For tonight’s dessert, we travel from Venice more than 300 miles south to Rome, for a pastry specialty made during the holidays and Rosh Hashanah. And yes, pizza is in the name. Which obviously required some etymological research, as how could a dessert have the word pizza in its name? Well, you came to the right place – it appears that the word “pizza” can be traced to several origins. An Italian record from 1907 titled the “Vocabolario Etimologico della Lingua Italiana” conveys that pizza is derived from the dialectal pinza “clamp”, which is from Latin pinsere “to pound, stamp”. It also may be connected to the Medieval Greek pitta “cake, pie” (like pita!). Yet another source claims it is derived from the Germanic source akin to Old High German bizzo, pizzo “bite, morsel”. In summary, the word “pizza” does not necessarily designate a delicious pie covered with sauce and meat, but it does convey a smushed disc of goodness, which brings us to tonight’s dessert, “Pizza Dolce Romana” or (loosely translated by your truly), “Sweet Roman Disc”.
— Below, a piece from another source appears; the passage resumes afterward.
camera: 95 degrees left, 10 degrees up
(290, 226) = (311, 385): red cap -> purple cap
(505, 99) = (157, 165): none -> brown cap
To get started, flour and sugar were combined with softened butter to create a very soft dough. Sweet white wine was then added to the mixing bowl tablespoon by tablespoon until the dough held together. Dates, almonds, and citrus peel were added and then the dough was shaped into small cakes, approximately 2 1/2 increase in diameter. These were placed on baking sheets and baked at 325F for 25 minutes until just firm. After they had finished cooling, they were sprinkled with confectioner’s sugar and enjoyed in all of their cakey glory.
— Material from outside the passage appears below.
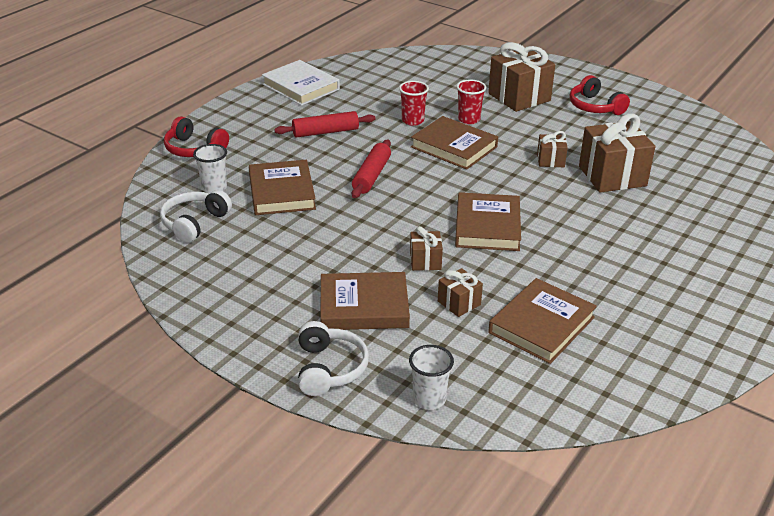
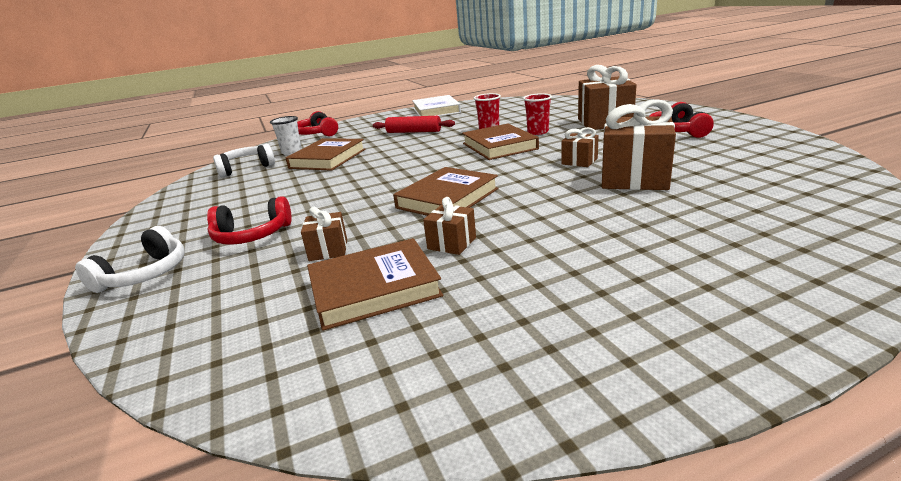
camera: 35 degrees right, 10 degrees down
(364, 306) = (252, 235): brown book -> red headphones
(371, 176) = (405, 156): red rolling pin -> none
(425, 261) = (354, 214): brown gift -> brown gift (452, 243)
(429, 399) = (160, 326): white cup -> none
These pastries were quite tasty – not too sweet and a little chewy from the date and a little crunchy from the almond. You could just tasty the brightness from the orange peel and they almost had the texture of dense marzipan. These little pastries kept quite well, although we don’t really know how long they would keep for, as they only lasted two days in our house!
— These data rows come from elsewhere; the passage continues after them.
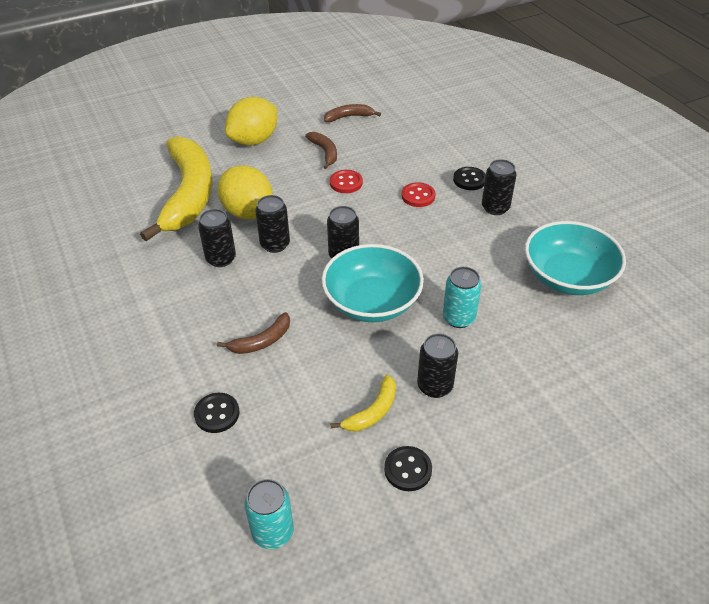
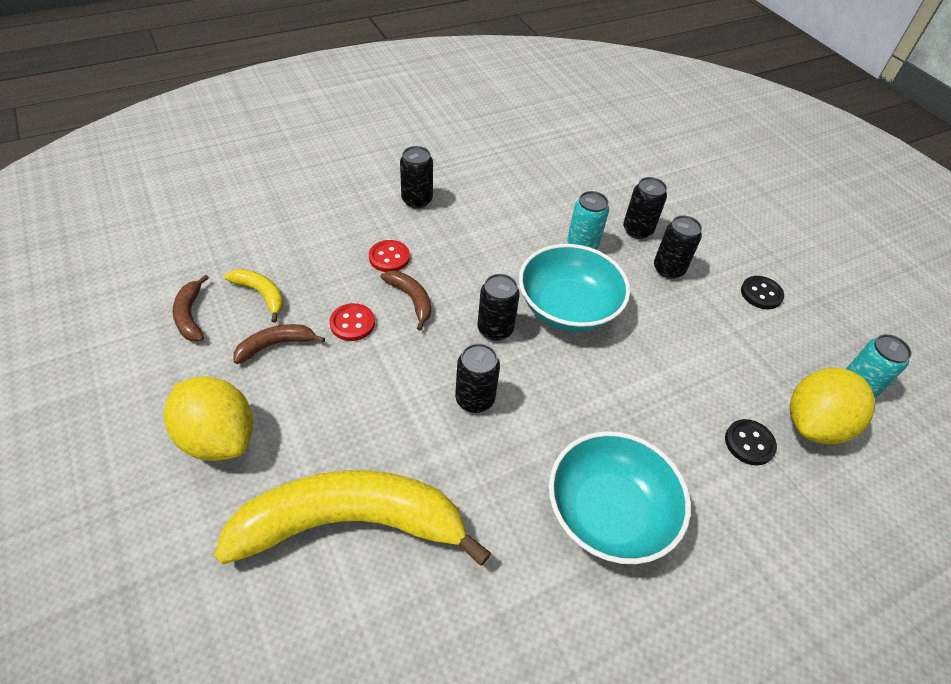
camera: 95 degrees left, 5 degrees up
(221, 259) = (503, 461): black can -> black can (637, 230)
(248, 212) = (405, 435): yellow lemon -> yellow lemon (814, 424)
(261, 341) = (640, 406): brown banana -> brown banana (411, 299)
(372, 411) = (709, 314): yellow banana -> yellow banana (261, 294)
(469, 180) = (364, 213): black button -> none
(568, 277) = (521, 169): turquoise bowl -> turquoise bowl (609, 513)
AND IN THE END, THE FOOD YOU MAKE IS EQUAL TO THE CARE YOU TAKE…
So how was Made In Marrow’s meal number 86? As a reminder, our rating system is based on sticks of butter (because butter is best!), with 1 being the absolute worst and 5 being out of this world. Sticks of butter are assigned to Difficulty (how many kitchen fights were needed to complete the meal?), Tasty Goodness (was it a palate poor or did it make our mouths merry?), and Repeat Customer (how likely are we to return to the recipe?).
Difficulty  2/5
Besides roasting a pepper, the rest of tonight’s dinner was relatively easy and straightforward, which was a nice break from the recipe and prep-heavy dishes of previous weeks!
 4/5 Poisson Hraymi – Peppery Garlicky Fish – A slow build to a very spicy fish dish
 4/5 Poisson Sauce Rouge – Fish with Red Pepper Sauce – A subtly sweet saucy fish dish
 4/5 Riso coi Carciofi – Rice with Artichokes – An almost (but very artichoke-y) risotto
 4/5 Pizza Dolce Romana – Nut and Raisin Pastries – A nicely subtly sweet dessert dish
 3/5 Poisson Hraymi – Peppery Garlicky Fish – Due to the spiciness of this dish, any pairing requires careful contemplation
 3/5 Poisson Sauce Rouge – Fish with Red Pepper Sauce – Roasting your own peppers requires a bit more time for this sauced fish dish
 3/5 Riso coi Carciofi – Rice with Artichokes – A quick and easy shortcut to a pseudo-risotto
 4/5 Pizza Dolce Romana – Nut and Raisin Pastries – A simple and sweet pastry/cake
Our feast fish was just as saucy as it was successful, so we have hopes for our future fish dishes in upcoming weeks!